Denn bereits vor dem 15. Bundesliga-Spieltag hatten die Schalker die zweifelhafte Bestmarke aufgestellt, das Team in der Bundesliga-Geschichte zu sein, das den längsten Zeitraum ohne ein gewonnenes Spiel hinter sich gebracht hat. Und auch wenn die endgültige Demütigung ausgeblieben ist und sich die Tasmanen aus Berlin darüber freuen, dass sie ihren identitätsstiftenden Rekord behalten dürfen, so muss dieser Samstag dennoch ein Mahnmal für den FC Schalke 04 sein:  

Eitelkeiten und veraltete Führungsstrukturen

Kein Verein kann es sich leisten, dass sich die Verantwortlichen nur um sich selbst drehen und persönliche Eitelkeiten in den Vordergrund stellen. In einem mittlerweile überaus professionellen, bundesweiten Umfeld ist es nicht mehr möglich, dass sich die sportliche Verantwortung nur auf eine Person konzentriert. Es muss intern ein offener und kritischer Umgang miteinander gepflegt werden, der als Hilfe und nicht als Gefahr angesehen werden sollte.

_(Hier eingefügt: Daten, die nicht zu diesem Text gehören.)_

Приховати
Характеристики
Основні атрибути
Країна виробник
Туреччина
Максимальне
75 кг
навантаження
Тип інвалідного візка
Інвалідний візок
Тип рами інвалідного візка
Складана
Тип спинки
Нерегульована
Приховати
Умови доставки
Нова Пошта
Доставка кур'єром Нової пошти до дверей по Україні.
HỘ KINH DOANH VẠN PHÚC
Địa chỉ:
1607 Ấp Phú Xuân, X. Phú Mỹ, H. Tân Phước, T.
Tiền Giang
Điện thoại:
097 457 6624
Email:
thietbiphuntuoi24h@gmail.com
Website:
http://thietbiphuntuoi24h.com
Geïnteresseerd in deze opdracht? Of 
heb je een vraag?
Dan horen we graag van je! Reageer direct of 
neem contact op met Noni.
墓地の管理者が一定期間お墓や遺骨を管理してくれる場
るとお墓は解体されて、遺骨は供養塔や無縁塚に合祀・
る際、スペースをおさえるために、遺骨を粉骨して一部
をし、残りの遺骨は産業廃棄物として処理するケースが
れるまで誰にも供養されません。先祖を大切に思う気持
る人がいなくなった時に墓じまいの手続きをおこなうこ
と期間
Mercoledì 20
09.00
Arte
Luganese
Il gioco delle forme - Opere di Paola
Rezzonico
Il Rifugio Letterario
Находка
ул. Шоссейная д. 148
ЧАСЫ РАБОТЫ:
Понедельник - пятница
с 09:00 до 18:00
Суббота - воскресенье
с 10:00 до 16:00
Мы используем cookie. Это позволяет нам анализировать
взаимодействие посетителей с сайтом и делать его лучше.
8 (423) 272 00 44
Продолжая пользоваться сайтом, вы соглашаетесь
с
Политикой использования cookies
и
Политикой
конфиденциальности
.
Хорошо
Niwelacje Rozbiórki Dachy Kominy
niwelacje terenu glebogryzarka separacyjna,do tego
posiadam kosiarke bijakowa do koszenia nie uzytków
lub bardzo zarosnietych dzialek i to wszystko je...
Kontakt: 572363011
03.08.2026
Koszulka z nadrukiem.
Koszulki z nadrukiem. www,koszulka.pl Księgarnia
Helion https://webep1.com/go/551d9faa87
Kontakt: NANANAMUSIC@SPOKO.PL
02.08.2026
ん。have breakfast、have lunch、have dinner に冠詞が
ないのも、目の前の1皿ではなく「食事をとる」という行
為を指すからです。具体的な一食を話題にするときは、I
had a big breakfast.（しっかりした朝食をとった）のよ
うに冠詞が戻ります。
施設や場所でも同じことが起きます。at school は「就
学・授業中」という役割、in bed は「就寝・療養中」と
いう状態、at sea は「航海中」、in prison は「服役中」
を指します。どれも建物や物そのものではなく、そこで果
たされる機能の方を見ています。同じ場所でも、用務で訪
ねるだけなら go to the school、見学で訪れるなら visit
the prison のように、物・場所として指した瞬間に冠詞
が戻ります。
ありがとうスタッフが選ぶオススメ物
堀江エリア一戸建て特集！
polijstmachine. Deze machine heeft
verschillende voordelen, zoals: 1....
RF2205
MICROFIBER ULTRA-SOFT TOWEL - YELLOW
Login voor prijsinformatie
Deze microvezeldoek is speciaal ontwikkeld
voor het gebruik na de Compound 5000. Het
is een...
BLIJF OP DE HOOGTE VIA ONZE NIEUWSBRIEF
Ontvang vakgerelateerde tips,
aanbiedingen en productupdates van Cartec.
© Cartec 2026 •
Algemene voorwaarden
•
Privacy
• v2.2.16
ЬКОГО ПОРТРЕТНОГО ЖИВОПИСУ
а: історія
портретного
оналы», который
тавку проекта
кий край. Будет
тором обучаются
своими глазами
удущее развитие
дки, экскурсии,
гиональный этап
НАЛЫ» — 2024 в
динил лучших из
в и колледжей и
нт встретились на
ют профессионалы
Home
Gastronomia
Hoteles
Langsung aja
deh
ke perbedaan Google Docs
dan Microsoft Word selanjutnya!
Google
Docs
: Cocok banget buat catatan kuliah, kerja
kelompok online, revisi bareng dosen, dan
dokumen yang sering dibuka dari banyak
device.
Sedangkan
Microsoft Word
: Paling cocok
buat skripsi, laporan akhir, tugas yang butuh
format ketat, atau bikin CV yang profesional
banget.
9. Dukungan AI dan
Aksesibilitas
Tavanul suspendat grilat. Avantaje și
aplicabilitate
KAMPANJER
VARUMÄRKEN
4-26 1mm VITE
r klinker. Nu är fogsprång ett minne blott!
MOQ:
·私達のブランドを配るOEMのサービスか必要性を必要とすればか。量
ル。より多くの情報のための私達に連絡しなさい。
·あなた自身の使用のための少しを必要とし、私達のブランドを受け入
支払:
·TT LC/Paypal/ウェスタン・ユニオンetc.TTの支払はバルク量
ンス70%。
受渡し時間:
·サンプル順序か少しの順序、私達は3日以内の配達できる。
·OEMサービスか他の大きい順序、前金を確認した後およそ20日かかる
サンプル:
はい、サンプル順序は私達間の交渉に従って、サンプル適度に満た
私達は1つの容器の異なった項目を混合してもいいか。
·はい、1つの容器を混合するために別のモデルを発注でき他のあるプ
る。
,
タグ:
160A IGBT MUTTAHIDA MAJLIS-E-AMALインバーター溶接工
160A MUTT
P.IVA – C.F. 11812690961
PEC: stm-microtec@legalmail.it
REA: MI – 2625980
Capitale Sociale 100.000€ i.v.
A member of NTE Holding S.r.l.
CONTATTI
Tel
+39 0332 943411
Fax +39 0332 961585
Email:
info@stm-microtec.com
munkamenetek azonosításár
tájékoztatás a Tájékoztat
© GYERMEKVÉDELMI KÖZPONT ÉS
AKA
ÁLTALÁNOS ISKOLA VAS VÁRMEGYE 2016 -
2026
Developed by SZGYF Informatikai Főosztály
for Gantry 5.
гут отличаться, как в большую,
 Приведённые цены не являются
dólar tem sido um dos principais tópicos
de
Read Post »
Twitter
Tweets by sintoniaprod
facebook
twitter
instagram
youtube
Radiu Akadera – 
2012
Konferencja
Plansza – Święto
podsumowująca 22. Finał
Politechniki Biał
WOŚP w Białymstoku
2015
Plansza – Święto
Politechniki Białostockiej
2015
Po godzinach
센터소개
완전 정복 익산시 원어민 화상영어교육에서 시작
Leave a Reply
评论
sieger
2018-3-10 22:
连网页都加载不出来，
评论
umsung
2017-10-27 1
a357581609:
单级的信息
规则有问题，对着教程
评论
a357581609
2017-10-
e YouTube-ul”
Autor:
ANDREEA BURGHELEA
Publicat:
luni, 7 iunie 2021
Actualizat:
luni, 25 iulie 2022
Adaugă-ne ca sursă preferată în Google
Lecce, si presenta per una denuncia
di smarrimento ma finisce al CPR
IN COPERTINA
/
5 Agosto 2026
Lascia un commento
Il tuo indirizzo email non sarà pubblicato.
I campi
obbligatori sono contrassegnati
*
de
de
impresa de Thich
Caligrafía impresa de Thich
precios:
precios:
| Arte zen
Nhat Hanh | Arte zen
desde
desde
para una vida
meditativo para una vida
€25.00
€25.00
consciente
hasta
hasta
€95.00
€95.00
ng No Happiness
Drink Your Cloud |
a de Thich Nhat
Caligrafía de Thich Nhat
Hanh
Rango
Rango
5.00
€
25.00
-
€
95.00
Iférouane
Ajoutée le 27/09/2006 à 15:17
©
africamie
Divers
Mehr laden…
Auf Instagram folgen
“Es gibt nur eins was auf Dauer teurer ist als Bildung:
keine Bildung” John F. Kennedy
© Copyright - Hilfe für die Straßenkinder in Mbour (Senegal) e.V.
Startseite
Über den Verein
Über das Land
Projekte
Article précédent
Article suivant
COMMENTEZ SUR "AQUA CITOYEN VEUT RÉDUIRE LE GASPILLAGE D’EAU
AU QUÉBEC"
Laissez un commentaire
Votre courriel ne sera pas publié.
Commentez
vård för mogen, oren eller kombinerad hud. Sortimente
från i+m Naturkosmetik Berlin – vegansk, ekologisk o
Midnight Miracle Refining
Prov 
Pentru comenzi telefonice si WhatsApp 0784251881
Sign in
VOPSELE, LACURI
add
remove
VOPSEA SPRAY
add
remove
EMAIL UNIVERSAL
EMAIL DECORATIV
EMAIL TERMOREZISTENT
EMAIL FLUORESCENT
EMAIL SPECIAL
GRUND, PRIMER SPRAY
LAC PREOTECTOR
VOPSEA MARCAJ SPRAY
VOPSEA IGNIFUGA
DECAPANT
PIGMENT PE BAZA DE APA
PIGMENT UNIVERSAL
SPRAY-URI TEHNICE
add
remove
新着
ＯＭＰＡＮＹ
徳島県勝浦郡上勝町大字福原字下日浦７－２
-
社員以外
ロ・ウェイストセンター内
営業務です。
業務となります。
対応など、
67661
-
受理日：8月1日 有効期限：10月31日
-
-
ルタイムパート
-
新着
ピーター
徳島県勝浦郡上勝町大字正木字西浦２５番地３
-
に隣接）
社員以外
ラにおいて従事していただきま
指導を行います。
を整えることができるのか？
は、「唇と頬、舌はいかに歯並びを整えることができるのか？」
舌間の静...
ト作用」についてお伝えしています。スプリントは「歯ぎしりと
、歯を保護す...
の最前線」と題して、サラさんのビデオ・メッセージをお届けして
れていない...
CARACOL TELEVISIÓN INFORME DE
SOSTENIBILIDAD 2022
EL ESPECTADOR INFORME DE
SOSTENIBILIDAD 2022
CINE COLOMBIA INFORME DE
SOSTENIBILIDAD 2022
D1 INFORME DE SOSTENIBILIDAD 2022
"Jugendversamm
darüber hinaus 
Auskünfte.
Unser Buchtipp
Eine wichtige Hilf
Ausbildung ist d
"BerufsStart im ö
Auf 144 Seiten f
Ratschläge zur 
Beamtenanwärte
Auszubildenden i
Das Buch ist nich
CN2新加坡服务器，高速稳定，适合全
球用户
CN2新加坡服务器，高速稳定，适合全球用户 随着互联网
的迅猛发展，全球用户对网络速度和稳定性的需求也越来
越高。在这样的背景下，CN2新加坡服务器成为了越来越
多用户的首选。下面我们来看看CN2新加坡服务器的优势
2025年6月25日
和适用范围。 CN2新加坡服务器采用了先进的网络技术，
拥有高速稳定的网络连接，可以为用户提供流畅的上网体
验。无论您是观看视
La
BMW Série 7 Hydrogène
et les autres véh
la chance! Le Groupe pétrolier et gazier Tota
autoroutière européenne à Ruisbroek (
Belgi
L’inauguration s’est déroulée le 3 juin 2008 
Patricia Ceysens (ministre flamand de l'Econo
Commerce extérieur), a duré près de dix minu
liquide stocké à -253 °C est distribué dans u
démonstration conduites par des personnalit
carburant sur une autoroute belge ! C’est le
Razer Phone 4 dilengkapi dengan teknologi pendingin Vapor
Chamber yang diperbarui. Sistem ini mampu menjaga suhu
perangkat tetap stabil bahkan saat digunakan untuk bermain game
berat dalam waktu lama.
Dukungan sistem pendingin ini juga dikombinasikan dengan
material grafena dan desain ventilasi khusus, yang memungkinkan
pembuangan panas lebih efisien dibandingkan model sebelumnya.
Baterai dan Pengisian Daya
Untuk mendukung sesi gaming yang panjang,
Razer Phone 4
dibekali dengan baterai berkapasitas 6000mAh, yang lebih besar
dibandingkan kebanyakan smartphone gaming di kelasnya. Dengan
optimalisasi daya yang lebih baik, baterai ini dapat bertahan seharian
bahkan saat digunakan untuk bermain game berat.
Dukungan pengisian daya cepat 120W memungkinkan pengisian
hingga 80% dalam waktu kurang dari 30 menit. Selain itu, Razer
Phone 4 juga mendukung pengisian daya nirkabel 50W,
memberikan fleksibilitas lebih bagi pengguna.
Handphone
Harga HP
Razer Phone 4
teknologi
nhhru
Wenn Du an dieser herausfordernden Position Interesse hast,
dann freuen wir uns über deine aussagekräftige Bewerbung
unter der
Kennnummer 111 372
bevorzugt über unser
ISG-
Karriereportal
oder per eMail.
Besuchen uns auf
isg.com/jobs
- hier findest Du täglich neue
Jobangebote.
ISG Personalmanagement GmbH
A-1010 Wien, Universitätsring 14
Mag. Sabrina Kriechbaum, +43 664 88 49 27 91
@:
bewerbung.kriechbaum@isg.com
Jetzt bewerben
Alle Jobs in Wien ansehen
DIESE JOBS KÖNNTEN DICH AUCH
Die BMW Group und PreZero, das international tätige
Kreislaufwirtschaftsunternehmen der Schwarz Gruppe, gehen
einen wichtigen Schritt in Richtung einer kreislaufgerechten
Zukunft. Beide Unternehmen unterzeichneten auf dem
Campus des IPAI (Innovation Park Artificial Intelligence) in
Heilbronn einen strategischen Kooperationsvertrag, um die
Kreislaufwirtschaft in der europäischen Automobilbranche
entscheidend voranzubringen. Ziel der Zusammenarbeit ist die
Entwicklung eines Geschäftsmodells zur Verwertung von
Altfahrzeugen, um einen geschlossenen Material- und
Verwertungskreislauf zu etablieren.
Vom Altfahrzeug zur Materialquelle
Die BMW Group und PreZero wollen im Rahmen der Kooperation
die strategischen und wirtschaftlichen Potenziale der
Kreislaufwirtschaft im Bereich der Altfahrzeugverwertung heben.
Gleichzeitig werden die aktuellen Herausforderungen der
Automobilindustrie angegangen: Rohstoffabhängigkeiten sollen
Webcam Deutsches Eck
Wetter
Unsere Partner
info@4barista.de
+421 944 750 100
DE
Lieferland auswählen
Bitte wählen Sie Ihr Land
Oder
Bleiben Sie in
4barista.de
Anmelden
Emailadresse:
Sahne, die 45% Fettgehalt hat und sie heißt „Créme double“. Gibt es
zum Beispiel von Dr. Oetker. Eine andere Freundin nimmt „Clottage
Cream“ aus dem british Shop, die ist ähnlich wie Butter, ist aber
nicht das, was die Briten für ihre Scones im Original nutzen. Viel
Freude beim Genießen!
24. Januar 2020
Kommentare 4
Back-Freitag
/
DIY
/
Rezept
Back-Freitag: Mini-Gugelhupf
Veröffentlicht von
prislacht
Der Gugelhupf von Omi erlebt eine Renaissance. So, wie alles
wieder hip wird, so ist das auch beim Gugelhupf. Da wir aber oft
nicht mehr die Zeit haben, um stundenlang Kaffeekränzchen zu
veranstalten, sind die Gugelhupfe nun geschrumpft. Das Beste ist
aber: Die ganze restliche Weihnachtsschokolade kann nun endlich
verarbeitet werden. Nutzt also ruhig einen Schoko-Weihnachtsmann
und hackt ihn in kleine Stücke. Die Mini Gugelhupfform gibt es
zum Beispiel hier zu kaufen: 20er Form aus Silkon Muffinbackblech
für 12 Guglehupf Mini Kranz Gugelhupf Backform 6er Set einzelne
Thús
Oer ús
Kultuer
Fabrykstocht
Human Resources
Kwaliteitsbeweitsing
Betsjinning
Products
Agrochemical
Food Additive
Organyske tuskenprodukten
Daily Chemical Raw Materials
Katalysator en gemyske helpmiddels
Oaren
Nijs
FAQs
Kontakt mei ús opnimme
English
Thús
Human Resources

DW-Redakteur Jörg Strohschein

Bei den Schalkern ist das alles nicht der Fall. Vielmehr hat sich die Gelsenkirchener Geschäftsstelle in den vergangenen Jahren von einem familienähnlich geführten Betrieb zu einer Art Haifischbecken entwickelt, in dem jeder genau auf seine Worte achtet, wie einige Angestellte hinter vorgehaltener Hand immer wieder berichten.